4. Make sure you meet the work test if you’re over 67
If you’re 67 or over, you’ll need to make sure you meet the work test before you make a personal contribution to your SMSF, but only if you are intending to claim a tax deduction on the contribution.
To meet the work test, you need to have worked for at least 40 hours within 30 consecutive days in the financial year you make the personal contribution.
Once you reach 75, keep in mind you generally won’t be able to make a personal super contribution, regardless of your work status.
If you’re a recent retiree aged 67 or over, you can use a work test exemption to keep making personal super contributions you intend to claim as a tax deduction for the financial year if you met the work test in the financial year before the contribution year, your total superannuation balance just prior to the year of contribution is less than $300,000, and you did not use the work test in a previous financial year.
You can check the age restrictions on SMSF contributions at the ATO website.
5. Make a downsizer contribution
You can contribute up to $300,000 of the sale proceeds from downsizing your home to your superannuation.
To be eligible, there are conditions to be satisfied, including the following:
- From 1 January 2023, you need to be at least 55 years old at the time of your contribution
- You need to have owned your home for at least 10 years
- The contract for the sale for your home needs to have been exchanged on or after 1 July 2018
Keep in mind a downsizer contribution can only be made once.
Please refer to the ATO website for more information on downsizer contribution.
6. Don’t exceed the transfer balance cap
From 1 July 2021, there’s generally a $1.7m transfer balance cap on the super amount you can transfer over to the tax-free retirement phase. The transfer balance cap will increase on 1 July 2023 to $1.9m.

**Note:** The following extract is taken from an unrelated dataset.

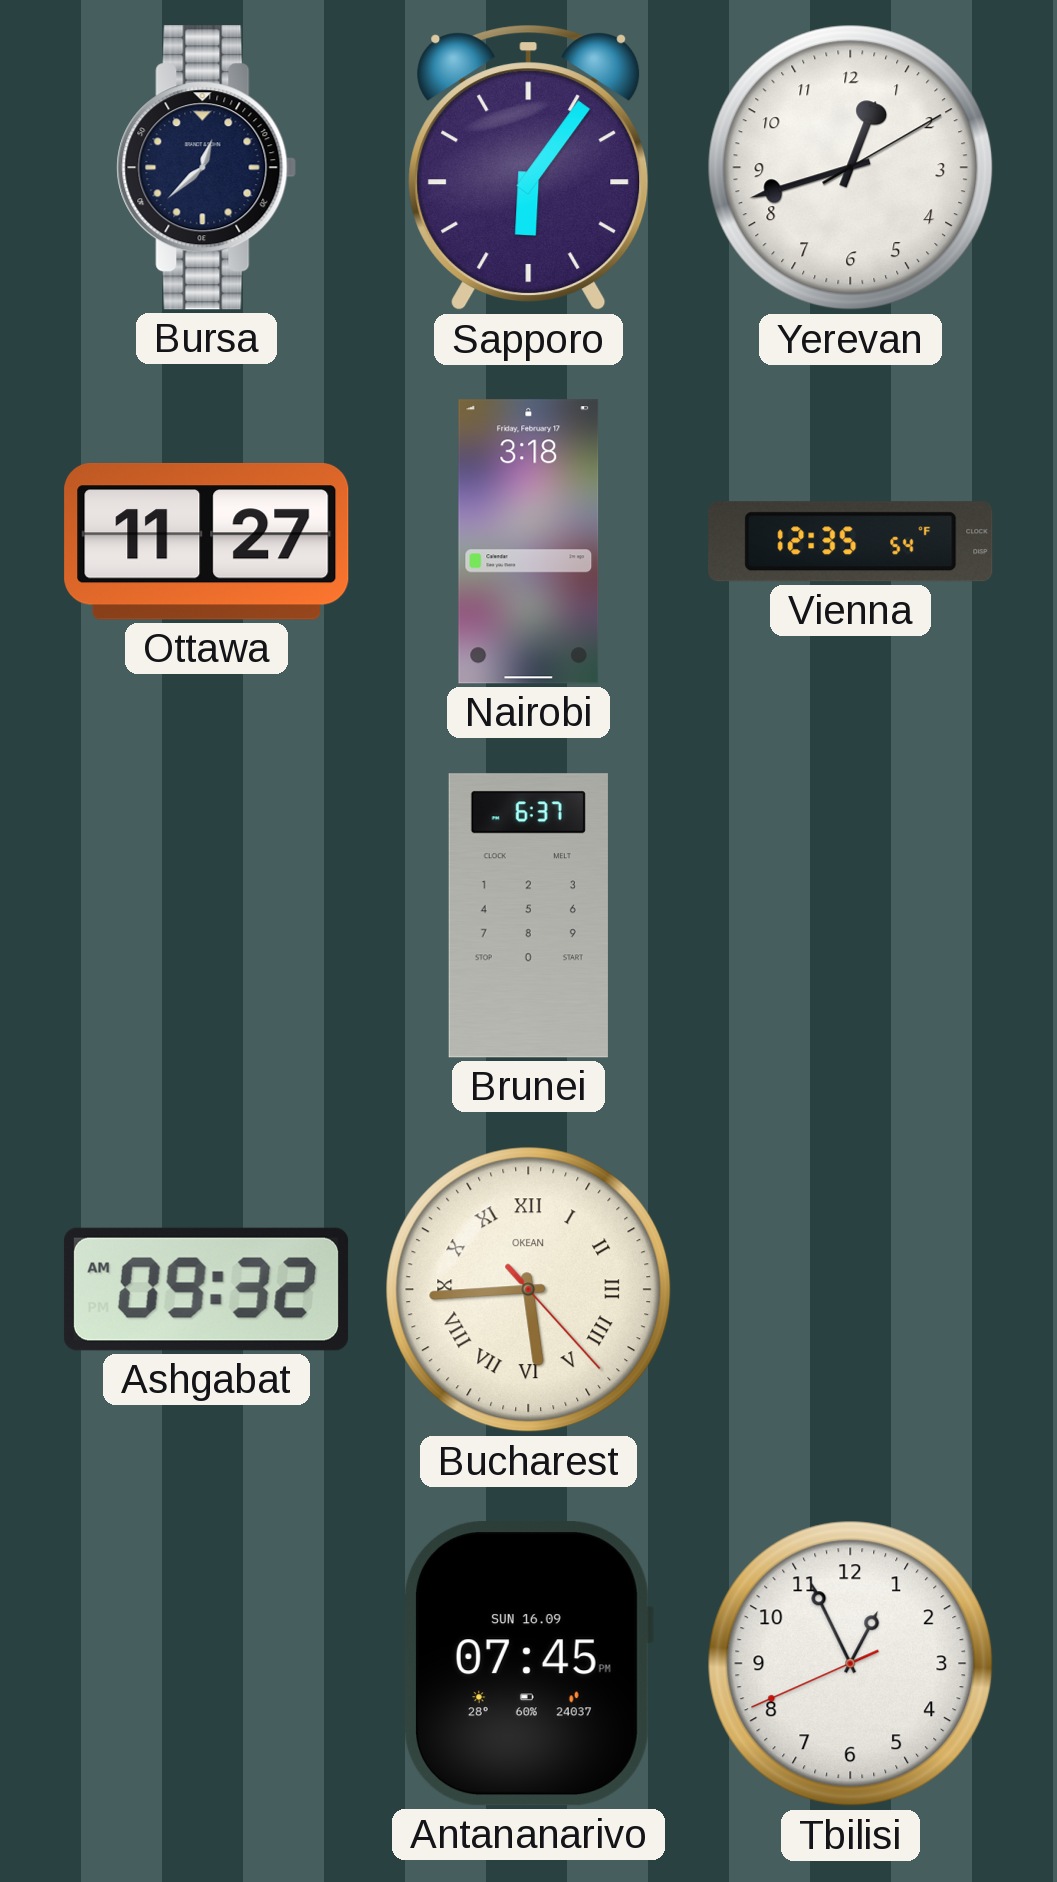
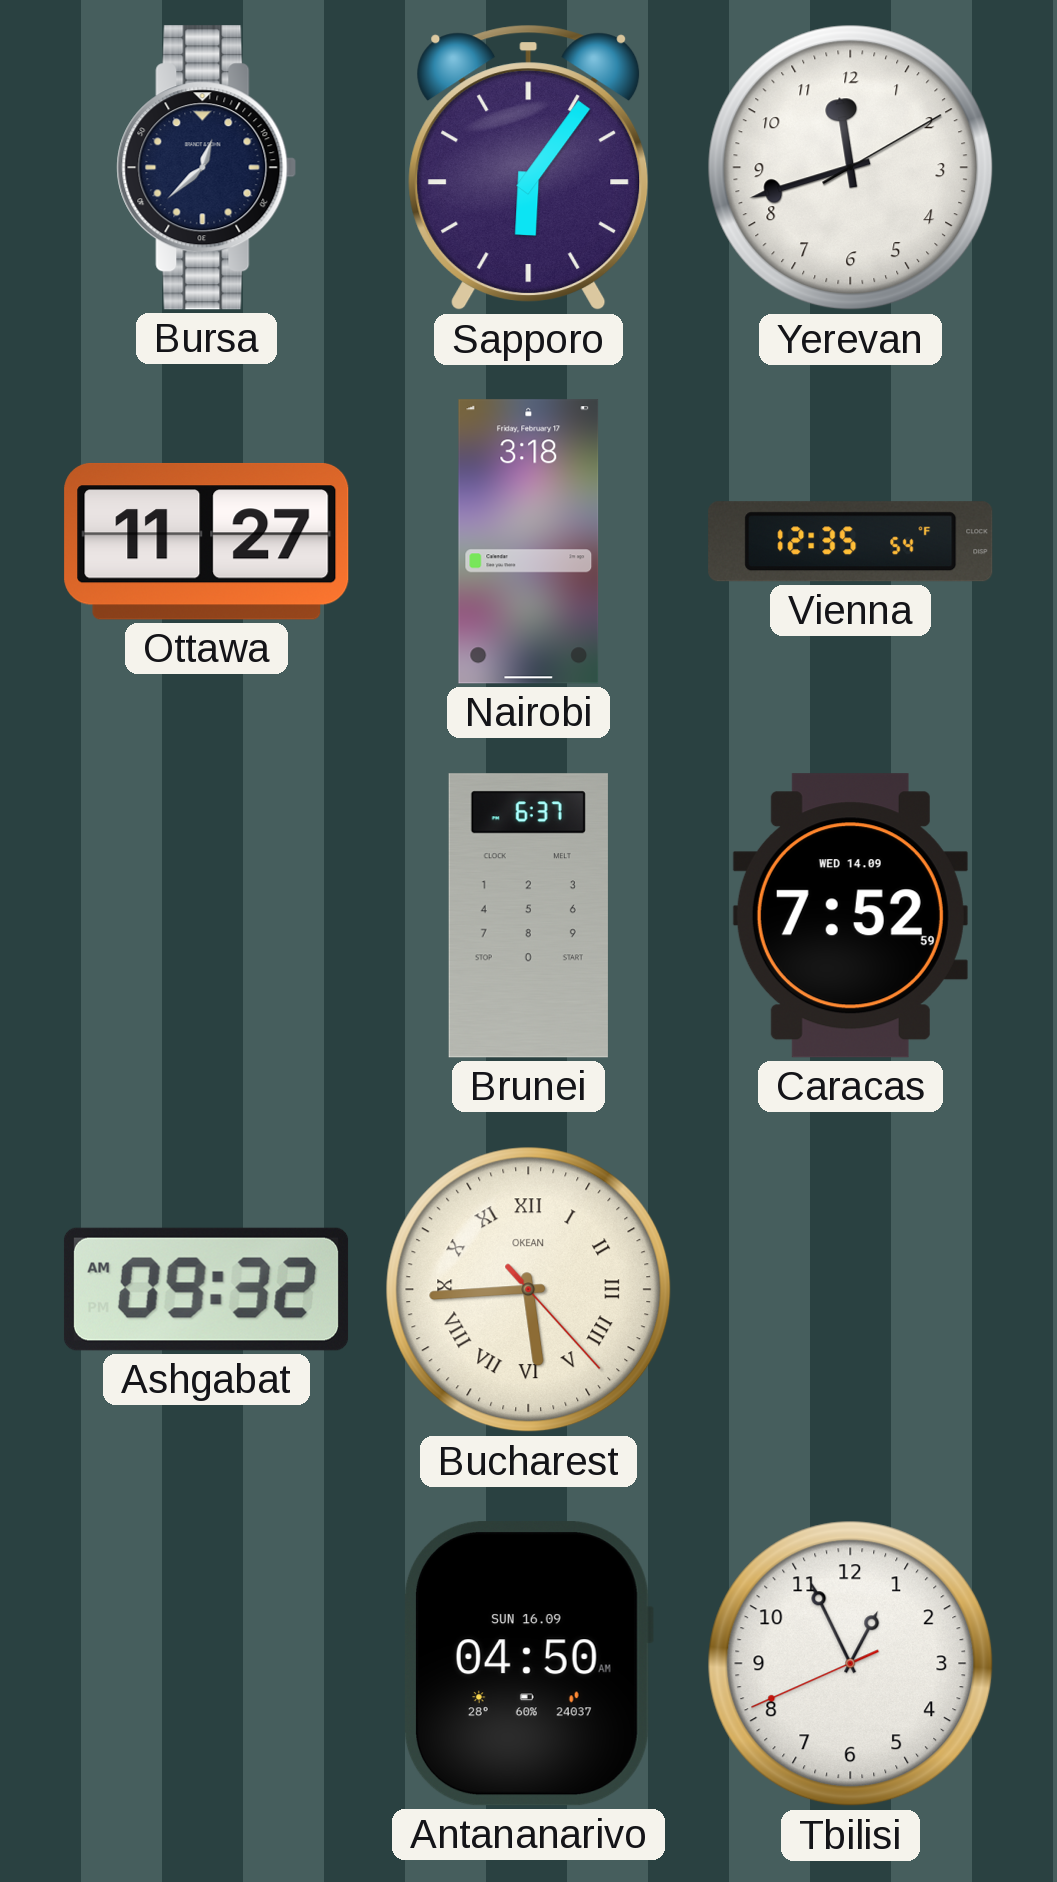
Yerevan: 12:42 -> 11:42
Caracas: none -> 7:52
Antananarivo: 07:45 -> 04:50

Super balances above this cap need to either be held in an “accumulation phase”, where earnings are taxed at up to 15%, or removed from your super, where assessable earnings are taxed at your marginal tax rate.
7. Review your current pension arrangements
If you start an account-based pension, you need to take out at least the minimum pension amount during the financial year. If you don’t, the earnings you make on all the assets supporting your pension may be taxed at 15%, rather than being completely exempt. Additionally, the account-based pension will be taken to have ceased at the start of the income year for income tax purposes, and any income received during the year will be subject to assessability at your marginal tax rates.
The minimum payment is a percentage of your pension account balance as at 1 July each financial year, and is fixed for the year. If you start a pension during the year, it’s a percentage of the account balance as of the start date, and pro rata based on the number of days left in the financial year. If your pension account started on or after 1 June, the minimum pension amount is set at 0.